(Ottawa) Un groupe de défense des droits de la personne a déclaré dans un nouveau rapport que l’Iran avait harcelé des familles de passagers tués à bord du vol 752 d’Ukraine International Airlines.

Stephanie Taylor La Presse Canadienne

L’organisme Human Rights Watch (HRW) a déclaré que de l’automne dernier à janvier, il s’était entretenu avec 31 membres de familles des victimes et avec « des personnes ayant une connaissance directe » de la manière dont les autorités iraniennes les traitaient.

En tout, 176 personnes ont été tuées lorsqu’un missile sol-air iranien a abattu un avion de passagers à destination de Kiev, quelques minutes après son décollage de Téhéran, le 8 janvier 2020.

Parmi les morts se trouvaient 55 Canadiens et 30 résidents permanents.

HRW a indiqué que les personnes avec lesquelles il s’est entretenu ont témoigné que les agences de sécurité iraniennes avaient maltraité les familles des victimes par le biais de détentions arbitraires, d’interrogatoires et d’intimidation.

Le rapport dit que 16 personnes ont déclaré que les responsables de la sécurité leur avaient fait des menaces pour les empêcher de parler aux médias étrangers ou avaient suivi des parents et amis qui assistaient aux cérémonies commémoratives.

« Les membres des familles ont affirmé que, dans plusieurs cas, les autorités ont interféré avec les funérailles et les services commémoratifs, faisant pression sur les familles pour qu’elles acceptent le statut de « martyre » du gouvernement pour leurs proches, et ont publié des photos et des vidéos sans l’autorisation des familles lors de ces offices », est-il écrit.

Une personne arrêtée a également été torturée, indique le rapport, qui détaille aussi comment, dans au moins trois cas, des proches ont été informés qu’ils subiraient des « conséquences » s’ils ne supprimaient pas des publications critiques du gouvernement sur les médias sociaux.

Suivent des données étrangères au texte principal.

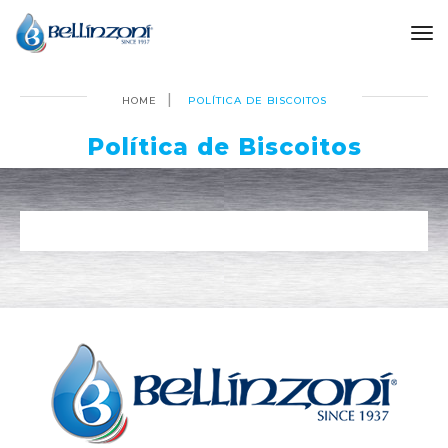
to
HOME
POLÍTICA DE BISCOITOS
Política de Biscoitos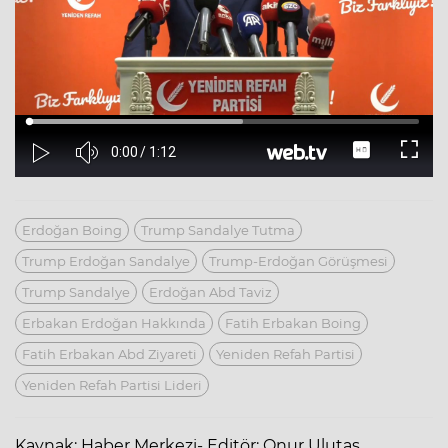
Erdoğan Boing
Trump Sandalye Tutma
Trump Erdoğan Sandalye
Trump-Erdoğan Görüşmesi
Trump Sandalye
Erdoğan Abd Taviz
Erbakan Erdoğan Hakkında
Fatih Erbakan Boing
Fatih Erbakan Abd Ziyareti
Yeniden Refah Partisi
Yeniden Refah Partisi Lideri
Kaynak: Haber Merkezi- Editör: Onur Ulutaş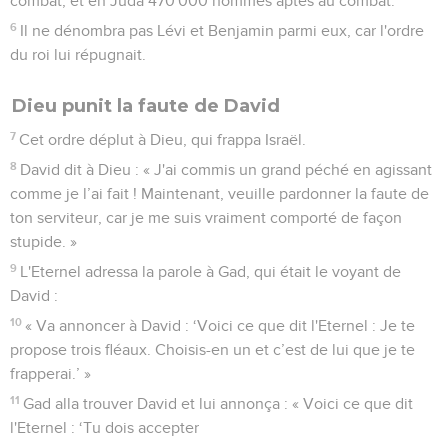
combat, et en Juda 470'000 hommes aptes au combat.
6
Il ne dénombra pas Lévi et Benjamin parmi eux, car l'ordre
du roi lui répugnait.
Dieu punit la faute de David
7
Cet ordre déplut à Dieu, qui frappa Israël.
8
David dit à Dieu : « J'ai commis un grand péché en agissant
comme je l’ai fait ! Maintenant, veuille pardonner la faute de
ton serviteur, car je me suis vraiment comporté de façon
stupide. »
9
L'Eternel adressa la parole à Gad, qui était le voyant de
David :
10
« Va annoncer à David : ‘Voici ce que dit l'Eternel : Je te
propose trois fléaux. Choisis-en un et c’est de lui que je te
frapperai.’ »
11
Gad alla trouver David et lui annonça : « Voici ce que dit
l'Eternel : ‘Tu dois accepter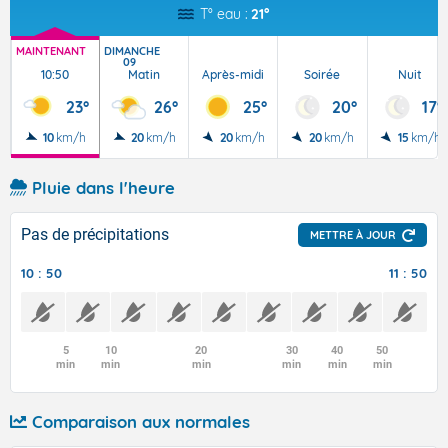
T° eau :
21°
MAINTENANT
DIMANCHE
09
10:50
Matin
Après-midi
Soirée
Nuit
23°
26°
25°
20°
17°
10
km/h
20
km/h
20
km/h
20
km/h
15
km/h
Pluie dans l'heure
Pas de précipitations
METTRE À JOUR
10 : 50
11 : 50
5
10
20
30
40
50
min
min
min
min
min
min
Comparaison aux normales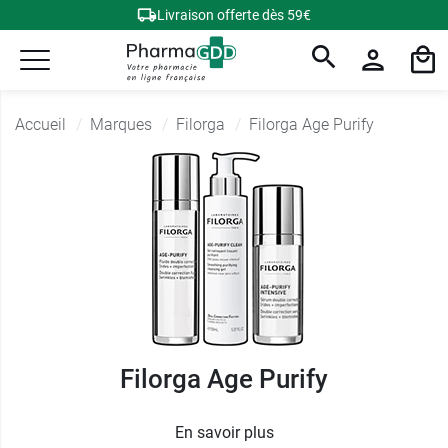
Livraison offerte dès 59€
Accueil
Marques
Filorga
Filorga Age Purify
Filorga Age Purify
En savoir plus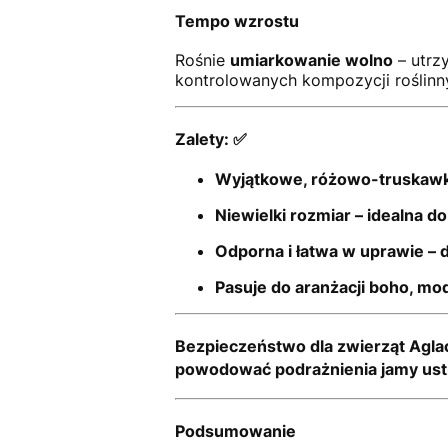
Tempo wzrostu
Rośnie
umiarkowanie wolno
– utrz
kontrolowanych kompozycji roślinn
Zalety: ✅
Wyjątkowe, różowo-truskawko
Niewielki rozmiar – idealna do
Odporna i łatwa w uprawie – 
Pasuje do aranżacji boho, mode
Bezpieczeństwo dla zwierząt
Agla
powodować podrażnienia jamy us
Podsumowanie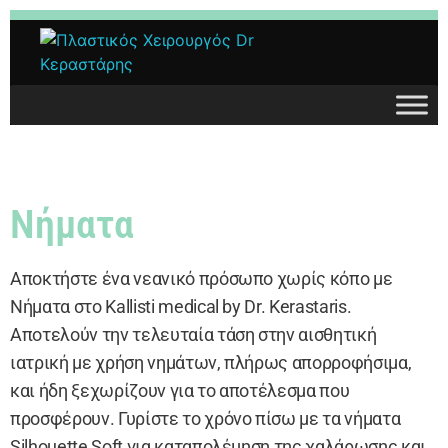
Dr. Δημήτρης Κεραστάρης
Νήματα
Ο προσωπικός σας πλαστικός χειρουργός
Αποκτήστε ένα νεανικό πρόσωπο χωρίς κόπο με
Νήματα στο Kallisti medical by Dr. Kerastaris.
Αποτελούν την τελευταία τάση στην αισθητική
ιατρική με χρήση νημάτων, πλήρως απορροφήσιμα,
και ήδη ξεχωρίζουν για το αποτέλεσμα που
προσφέρουν. Γυρίστε το χρόνο πίσω με τα νήματα
Silhouette Soft για καταπολέμηση της χαλάρωσης και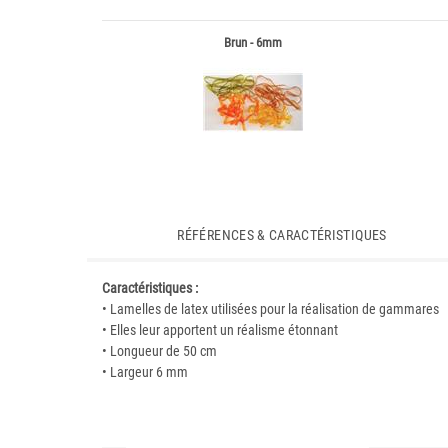
Brun - 6mm
RÉFÉRENCES & CARACTÉRISTIQUES
Caractéristiques :
• Lamelles de latex utilisées pour la réalisation de gammares
• Elles leur apportent un réalisme étonnant
• Longueur de 50 cm
• Largeur 6 mm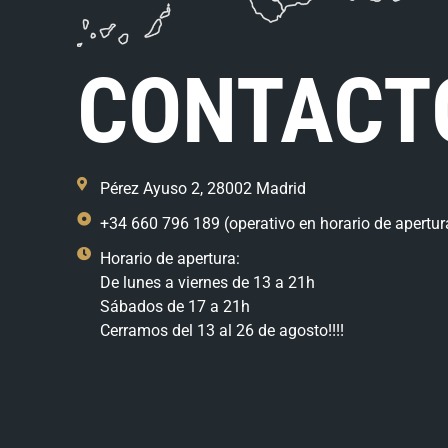
CONTACT
Pérez Ayuso 2, 28002 Madrid
+34 660 796 189 (operativo en horario de apertur
Horario de apertura:
De lunes a viernes de 13 a 21h
Sábados de 17 a 21h
Cerramos del 13 al 26 de agosto!!!!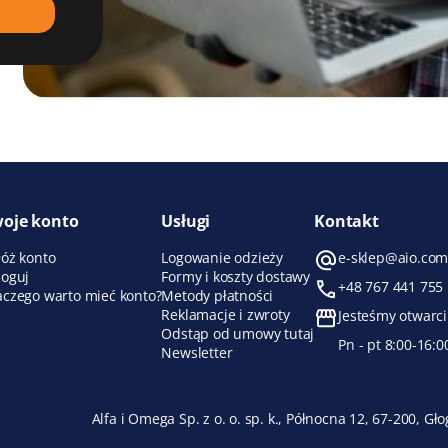
oje konto
Usługi
Kontakt
łóż konto
Logowanie odzieży
e-sklep@aio.com
loguj
Formy i koszty dostawy
+48 767 441 755
aczego warto mieć konto?
Metody płatności
Reklamacje i zwroty
Jesteśmy otwarci
Odstąp od umowy tutaj
Pn - pt 8:00-16:0
Newsletter
Alfa i Omega Sp. z o. o. sp. k., Północna 12, 67-200,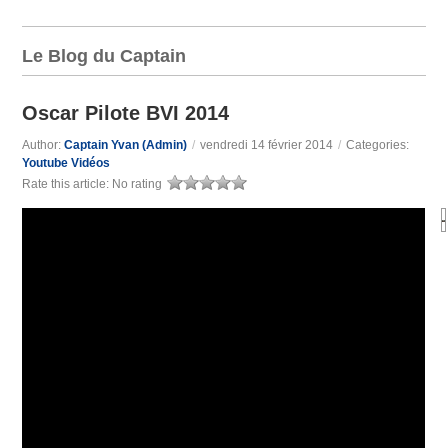
Le Blog du Captain
Oscar Pilote BVI 2014
Author:
Captain Yvan (Admin)
/
vendredi 14 février 2014
/
Categories:
Youtube Vidéos
Rate this article:
No rating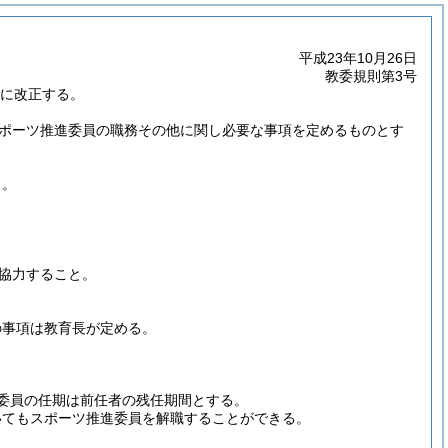
平成23年10月26日
教委規則第3号
うに改正する。
スポーツ推進委員の職務その他に関し必要な事項を定めるものとす
う。
協力すること。
の事項は教育長が定める。
委員の任期は前任者の残任期間とする。
いてもスポーツ推進委員を解職することができる。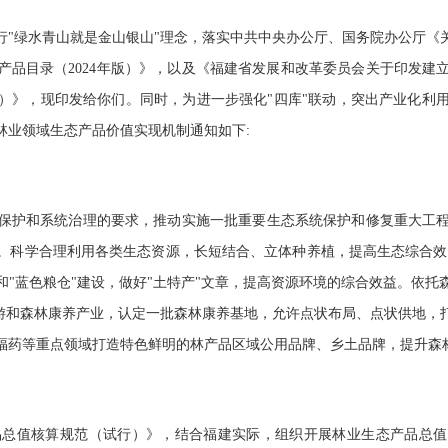
行"绿水青山就是金山银山"理念，落实中共中央办公厅、国务院办公厅《
产品目录（2024年版）》，以及《福建省发展和改革委员会关于印发建
版）》，现印发给你们。同时，为进一步强化"四库"联动，突出产业化
林业领域生态产品价值实现机制通知如下:
保护和系统治理的要求，推动实施一批重要生态系统保护和修复重大工
。科学合理利用各类生态资源，长短结合、立体种养植，提高生态综合效益
场"和"蓝色粮仓"建设，做好"土特产"文章，提高资源环境的综合效益。
旅游和森林康养产业，认定一批森林康养基地，允许点状布局、点状供地，
福药等重点领域打造特色鲜明的林产品区域公用品牌、乡土品牌，提升森
总值核算规范（试行）》，结合福建实际，组织开展林业生态产品总值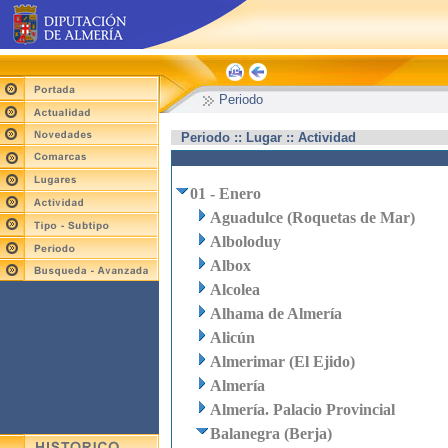
Periodo
Periodo :: Lugar :: Actividad
01 - Enero
Aguadulce (Roquetas de Mar)
Alboloduy
Albox
Alcolea
Alhama de Almería
Alicún
Almerimar (El Ejido)
Almería
Almería. Palacio Provincial
Balanegra (Berja)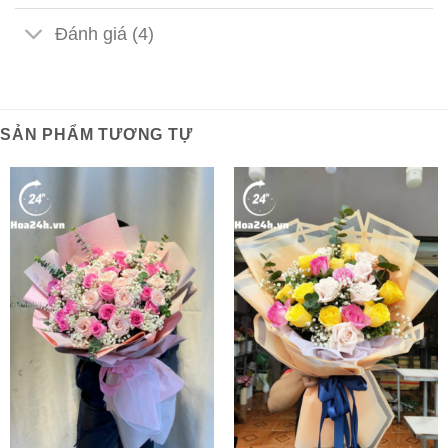
Đánh giá (4)
SẢN PHẨM TƯƠNG TỰ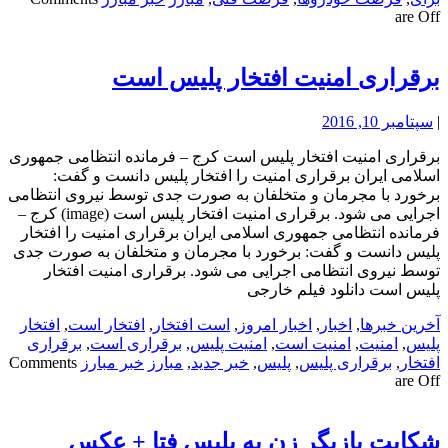
are Off
برقراری امنیت افتخار پلیس است
|
سپتامبر 10, 2016
برقراری امنیت افتخار پلیس است کرج – فرمانده انتظامی جمهوری
اسلامی ایران برقراری امنیت را افتخار پلیس دانست و گفت:
برخورد با مجرمان و متخلفان به صورت جدی توسط نیروی انتظامی
اجرایی می شود. برقراری امنیت افتخار پلیس است (image) کرج –
فرمانده انتظامی جمهوری اسلامی ایران برقراری امنیت را افتخار
پلیس دانست و گفت: برخورد با مجرمان و متخلفان به صورت جدی
توسط نیروی انتظامی اجرایی می شود. برقراری امنیت افتخار
پلیس است دانلود فیلم خارجی
آخرین خبرها
,
اخبار
,
اخبار امروز
,
است افتخار
,
افتخار است
,
افتخار
پلیس
,
امنیت
,
امنیت است
,
امنیت پلیس
,
برقراری است
,
برقراری
افتخار
,
برقراری پلیس
,
پلیس
,
خبر جدید
,
مبارز
خبر مبارز
Comments
are Off
شکایت بازیگر زن به پلیس فتا + عکس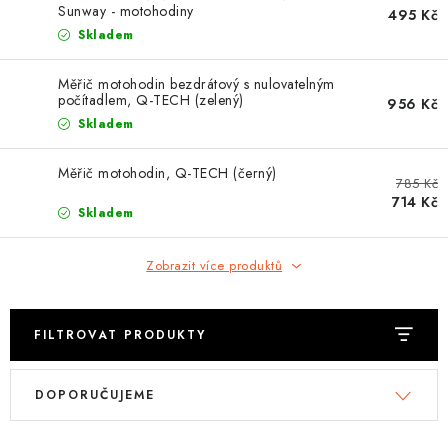
OBLEČENÍ
Sunway - motohodiny
495 Kč
Skladem
TIP NA DÁRKY
Měřič motohodin bezdrátový s nulovatelným
počítadlem, Q-TECH (zelený)
956 Kč
NÁPLNĚ A KAPALINY
Skladem
NÁHRADNÍ DÍLY
Měřič motohodin, Q-TECH (černý)
785 Kč
714 Kč
MONTÁŽNÍ SLUŽBY
Skladem
Moje objednávka
Kontakt
Zobrazit více produktů
Reklamace a vrácení zboží
Doprava a platba
Obchodní podmínky
Podmínky ochrany osobních údajů
Návody na montáž
FILTROVAT PRODUKTY
V
Ř
DOPORUČUJEME
ý
a
p
z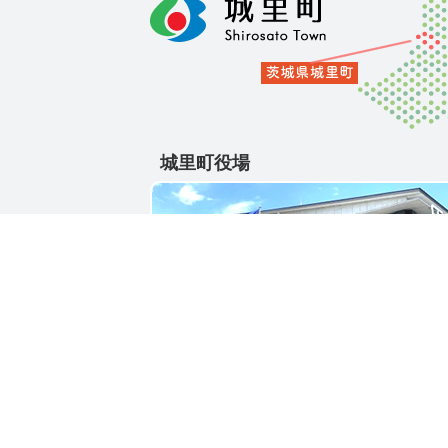
城里町役場
〒311-4391
茨城県東茨城郡城里町大字石塚1428-25
電話番号 / 029-288-3111(代)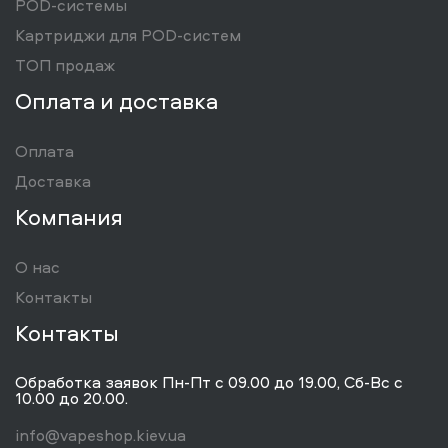
POD-системы
Картриджи для POD-систем
ТОП продаж
Оплата и доставка
Оплата
Доставка
Компания
О нас
Контакты
Контакты
Обработка заявок Пн-Пт с 09.00 до 19.00, Сб-Вс с
10.00 до 20.00.
info@vapeshop.kiev.ua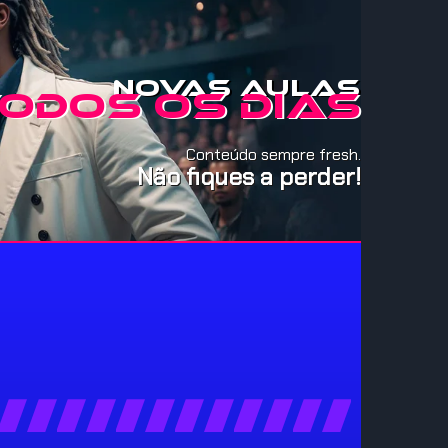
Novas aulas
odos os dias
Conteúdo sempre fresh.
Não fiques a perder!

Dans une déclaration envoyée à La Presse Canadienne en soirée jeudi, Affaires mondiales Canada a accueilli favorablement « les efforts mis en place pour enquêter sur les actes d’intimidation complètement inacceptables du régime iranien et pour dévoiler ce que subissent les familles des victimes du vol PS752 ».

« La GRC a pris acte du fait que plusieurs familles ont reçu des menaces, du harcèlement et de l’intimidation, selon ce qui est mentionné dans le rapport », a ajouté un porte-parole du ministère des Affaires étrangères.

« La GRC encourage toutes les personnes qui craignent pour leur sécurité immédiate à contacter leur corps de police local. »

L’incident meurtrier s’est produit après que les États-Unis ont tué un haut responsable de l’armée iranienne, exacerbant les tensions dans la région.

L’Iran a d’abord nié sa responsabilité dans l’écrasement d’avion, mais a déclaré plus tard qu’il avait été abattu après avoir été identifié à tort comme une cible hostile, à cause d’une « erreur humaine ».

Le Canada se prépare à négocier avec l’Iran au sujet d'indemnisations.

La Cour supérieure de l’Ontario a statué la semaine dernière que l’attaque sur l’avion était un acte de terrorisme, ouvrant la voie à ce que des proches des victimes puissent demander une indemnisation à l’Iran.

Dans une dépêche transmise le 27 mai 2021 sur les familles des victimes du vol 752 d’Ukraine International Airlines victimes de harcèlement, La Presse Canadienne a rapporté à tort que le Canada se prépare à négocier avec l’Iran au sujet des rapatriements. En fait, le Canada se prépare à négocier avec l’Iran au sujet d’indemnisations.